Configure workflow/pipeline tests using yaml files.
https://pytest-workflow.readthedocs.io/en/stable/
GNU Affero General Public License v3.0
63 stars 9 forks source link

Add a pytest-workflow generate command line function #193

Open rhpvorderman opened 5 months ago

rhpvorderman commented 5 months ago

Command line invocation:

pytest-workflow-generate tests/test_bla.yml my_name command --flag --another-flag settings/settings.json myworkflow.format

First argument is the test file to generate. Second argument is the test name. All the other arguments are treated as the command argument.

Resulting yaml:

- name: my_name 
  command: "command --flag --another-flag settings/settings.json myworkflow.format"
  files:
    - path: relative/to/workflow/output/dir/my_file.txt
      md5sum: "abcdef0123456789"

Etc.

This is especially useful for generating all the file paths. stdout and stderr are omitted as these contain timestamps and dates.

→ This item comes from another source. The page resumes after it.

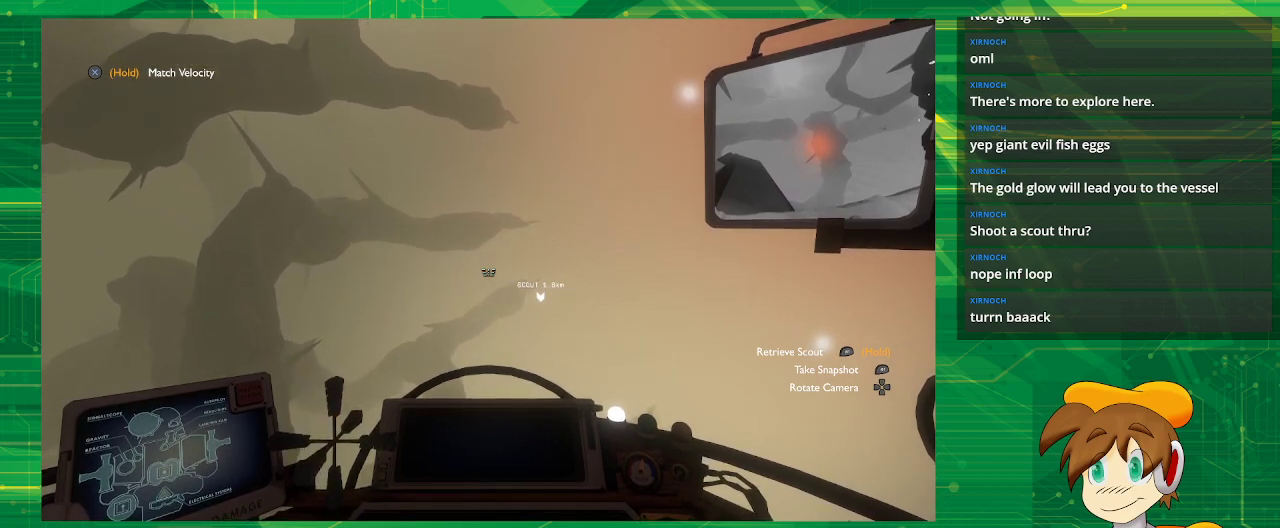
{"buttons": [], "left_stick": "center", "right_stick": "center", "events": []}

This feature is inspired by nf-tests snapshot function.

@DavyCats, @Redmar-van-den-Berg what do you think of this?

Redmar-van-den-Berg commented 5 months ago

It would be neat to have a way to generate tests, or at least the file paths that are produced. However, I'm not a big fan of testing for the checksum of the output files, since it is impossible to tell what went wrong when it changes.

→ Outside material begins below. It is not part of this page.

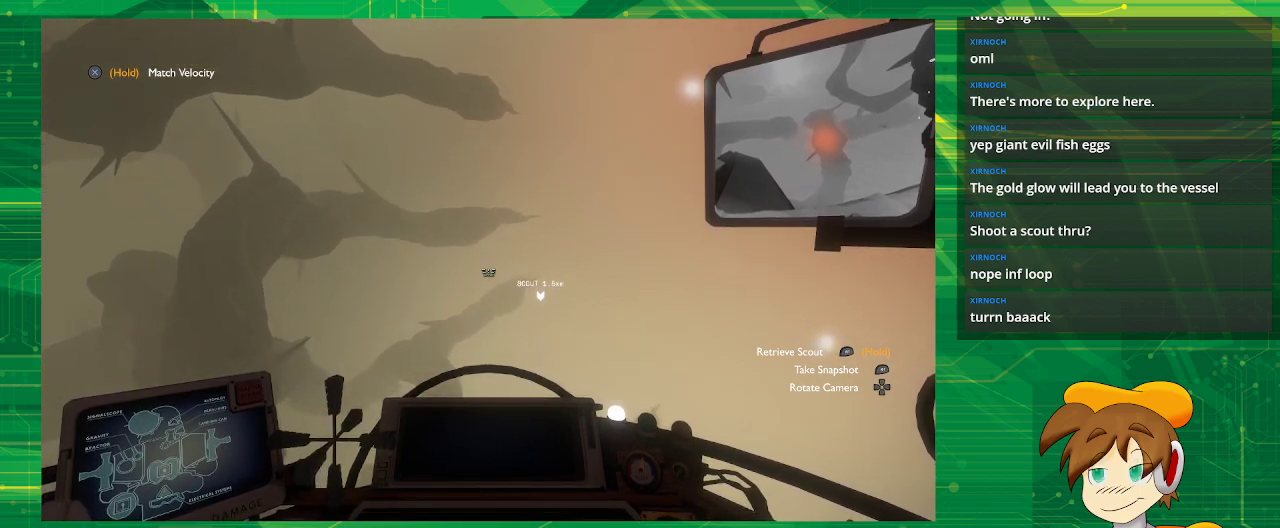
{"buttons": [], "left_stick": "center", "right_stick": "center", "events": []}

How about adding a "contains" for the first line of the file? That way you can also include a test for stderr and stdout.

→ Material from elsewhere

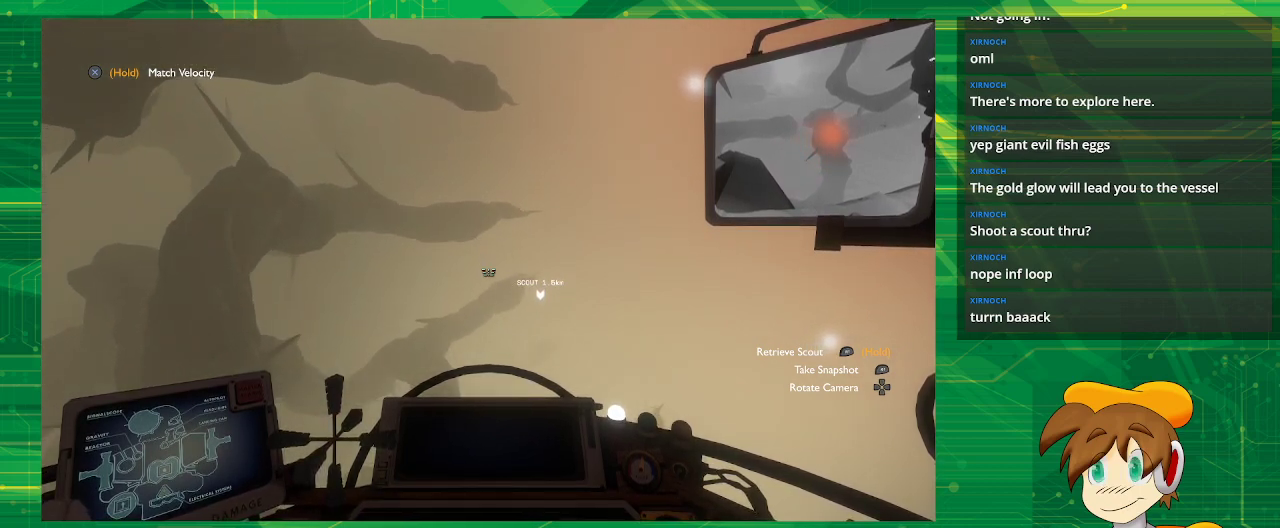
{"buttons": [], "left_stick": "center", "right_stick": "center", "events": []}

rhpvorderman commented 5 months ago

However, I'm not a big fan of testing for the checksum of the output files, since it is impossible to tell what went wrong when it changes.

I agree. However, it is trivial to delete the md5sums afterwards if you don't need them. If you want a bit-for-bit reproducible workflow it is quite useful that this work is already done.

So, this should be a CLI option? pytest-workflow-generate --md5sum will get you all the md5sums? That sounds like an excellent idea.

How about adding a "contains" for the first line of the file? That way you can also include a test for stderr and stdout.

That would be ##fileformat=vcf4.4 or something and for cutadapt: This is cutadapt 4.2. Not very informative, and also prone to breaking tests when program versions are upgraded. I like the idea of automating some of the tediousness out of creating contains tests, but it is really hard to come up with a good universal criterion.

Redmar-van-den-Berg commented 5 months ago

Ideally, we would only generate tests that we know will pass, but of course we cannot even know that the same files will be generated when you run command a second time. Although I think it is sensible to assume that the paths will be the same, and those are also the most annoying to type in manually.

Additionally, we can allow the user to specify if they want additional tests on the files, like --md5sum or --contains, --contains-regex etc.